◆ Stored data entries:
*** Begin section ***
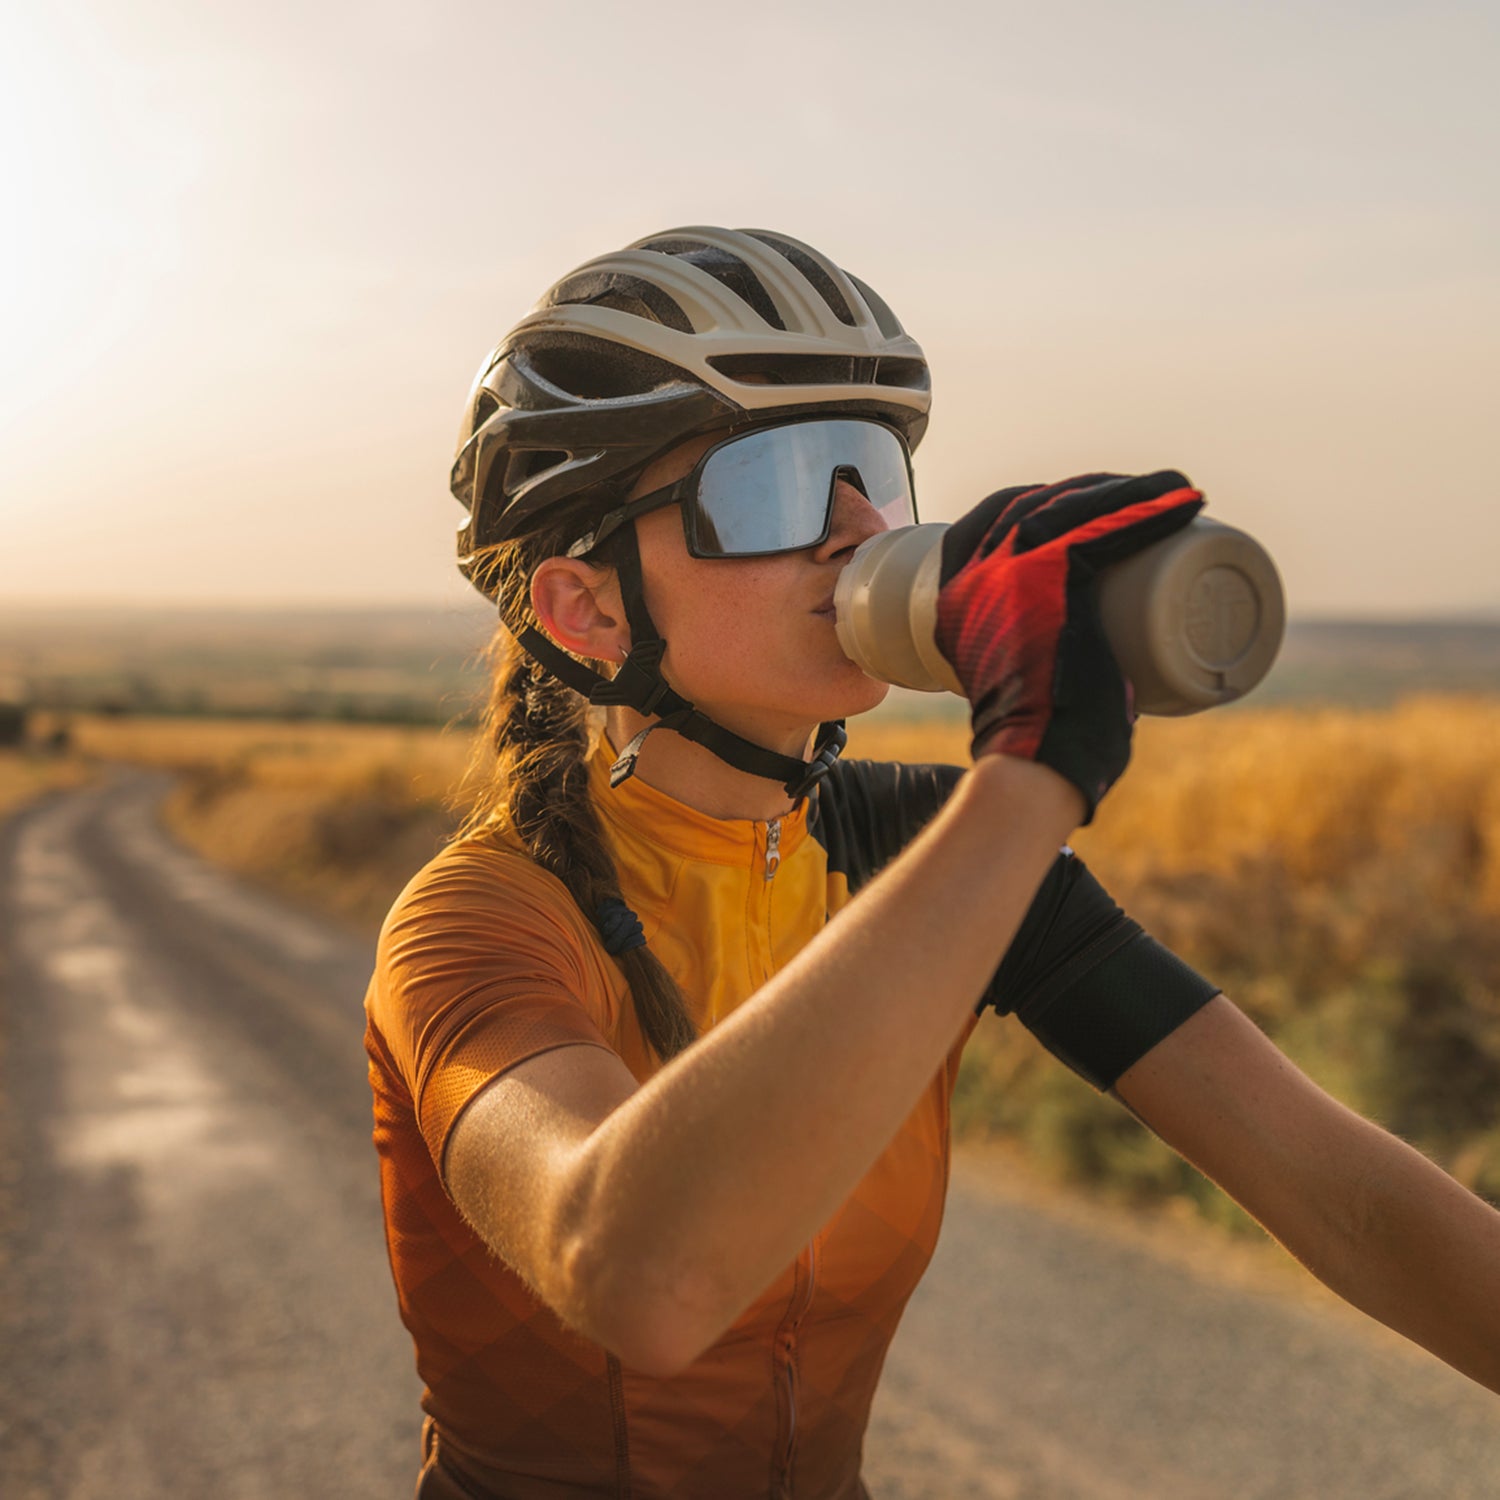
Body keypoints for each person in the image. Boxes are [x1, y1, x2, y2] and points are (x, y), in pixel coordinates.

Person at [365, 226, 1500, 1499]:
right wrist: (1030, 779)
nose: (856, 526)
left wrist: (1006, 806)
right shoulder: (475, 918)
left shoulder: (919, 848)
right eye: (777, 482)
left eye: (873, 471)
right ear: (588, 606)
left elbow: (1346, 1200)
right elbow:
*** End section ***
◆ WHAT THE TASK REQUIRES: Text only, pictures out: give every record again as written.

◆ ANSWER FOR THIS EXERCISE:
Body keypoints for each person in the image. Boxes are [x1, y1, x2, y2] and points are (x, y), in pixel coordinates.

Person at [365, 226, 1500, 1499]:
right wrist: (1030, 779)
nose: (856, 526)
left wrist: (1006, 806)
right shoulder: (475, 918)
left shoulder: (919, 848)
right eye: (777, 482)
left eye: (873, 471)
right ear: (588, 606)
left elbow: (1346, 1200)
right elbow:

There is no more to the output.